Evaluation of Peripheral Arterial Disease Through Thermal Imaging and Machine Learning: A Texture- and Frequency-Based Approach
Arabian Journal for Science and Engineering, 2026 (SCI-Expanded, Scopus)
- Yayın Türü: Makale / Tam Makale
- Basım Tarihi: 2026
- Doi Numarası: 10.1007/s13369-026-11290-2
- Dergi Adı: Arabian Journal for Science and Engineering
- Derginin Tarandığı İndeksler: Science Citation Index Expanded (SCI-EXPANDED), Scopus, zbMATH
- Anahtar Kelimeler: Convolutional neural network, Image processing, Peripheral arterial disease, Thermal Imaging, XGB model
- Açık Arşiv Koleksiyonu: AVESİS Açık Erişim Koleksiyonu
- Akdeniz Üniversitesi Adresli: Evet
Özet
Peripheral arterial disease (PAD) is a common cardiovascular condition.
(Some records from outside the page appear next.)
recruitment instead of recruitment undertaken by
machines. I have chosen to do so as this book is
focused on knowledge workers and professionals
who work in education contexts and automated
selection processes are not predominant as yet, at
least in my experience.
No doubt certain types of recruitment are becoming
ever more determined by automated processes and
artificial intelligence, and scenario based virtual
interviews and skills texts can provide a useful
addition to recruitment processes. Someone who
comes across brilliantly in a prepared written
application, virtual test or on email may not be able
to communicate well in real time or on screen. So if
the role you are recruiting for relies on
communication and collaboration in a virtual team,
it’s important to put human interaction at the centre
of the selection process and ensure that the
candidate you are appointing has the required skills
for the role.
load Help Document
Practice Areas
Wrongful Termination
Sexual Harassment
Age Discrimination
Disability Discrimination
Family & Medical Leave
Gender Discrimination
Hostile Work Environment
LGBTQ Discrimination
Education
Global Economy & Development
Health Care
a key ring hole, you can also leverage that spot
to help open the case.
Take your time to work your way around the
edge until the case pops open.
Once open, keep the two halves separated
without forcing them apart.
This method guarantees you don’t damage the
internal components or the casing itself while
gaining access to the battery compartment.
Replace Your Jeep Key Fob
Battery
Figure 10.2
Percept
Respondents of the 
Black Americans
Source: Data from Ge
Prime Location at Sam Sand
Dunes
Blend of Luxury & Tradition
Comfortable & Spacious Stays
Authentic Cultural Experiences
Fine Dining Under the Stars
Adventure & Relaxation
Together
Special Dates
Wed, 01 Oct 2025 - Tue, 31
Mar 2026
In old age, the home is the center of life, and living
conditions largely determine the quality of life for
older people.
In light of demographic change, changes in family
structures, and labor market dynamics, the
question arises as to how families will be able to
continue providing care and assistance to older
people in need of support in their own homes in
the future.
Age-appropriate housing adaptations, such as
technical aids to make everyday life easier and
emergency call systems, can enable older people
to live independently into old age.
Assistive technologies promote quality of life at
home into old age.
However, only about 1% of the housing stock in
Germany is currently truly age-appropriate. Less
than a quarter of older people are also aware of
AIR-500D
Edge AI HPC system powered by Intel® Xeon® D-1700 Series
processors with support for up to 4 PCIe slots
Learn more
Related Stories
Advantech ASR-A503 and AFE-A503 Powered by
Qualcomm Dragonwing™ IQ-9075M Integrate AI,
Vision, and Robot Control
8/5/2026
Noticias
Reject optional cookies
The aim of this study is to facilitate the early diagnosis of PAD in the lower limbs and to develop a non-invasive assistant medical diagnostic method to monitor the treatment process. The proposed method was developed using a combination of thermal imaging, image processing, and artificial intelligence algorithms. The proposed framework was evaluated on a cohort of 40 participants divided into four groups: athlete, healthy, individuals at cardiovascular risk, and patients with PAD. Infrared thermal images of the lower extremities were acquired under standardized conditions before and after a controlled physical effort protocol. Haralick texture features, including energy, contrast, correlation, homogeneity, and entropy were calculated. Hot region distribution images were generated using K-means clustering. Frequency components value of any signal was calculated by wavelet transform. The highest temperature increase due to effort was observed in the athlete group (ΔT = 0.96 °C), while the lowest was observed in the patient group (ΔT = 0.38 °C). The Kruskal–Wallis H test results showed statistically significant differences in contrast (p = 0.017) and homogeneity (p = 0.028) between groups. The Haralick texture features were trained using the Support Vector Machine algorithm, achieving a 95.7% success rate. Hot region images were trained using a convolutional neural network model, which also achieved a 95.7% success rate. Frequency features were trained using the K-Nearest Neighbors algorithm, achieving an 83.3% success rate. Subsequently, an eXtreme Gradient Boosting (XGB) model achieved a success rate of 92.9%. The technology explored in this study holds potential as an assistant method for detecting, monitoring, and evaluating responses to treatments for conditions such as peripheral atherosclerotic diseases, diabetic vascular diseases, and others.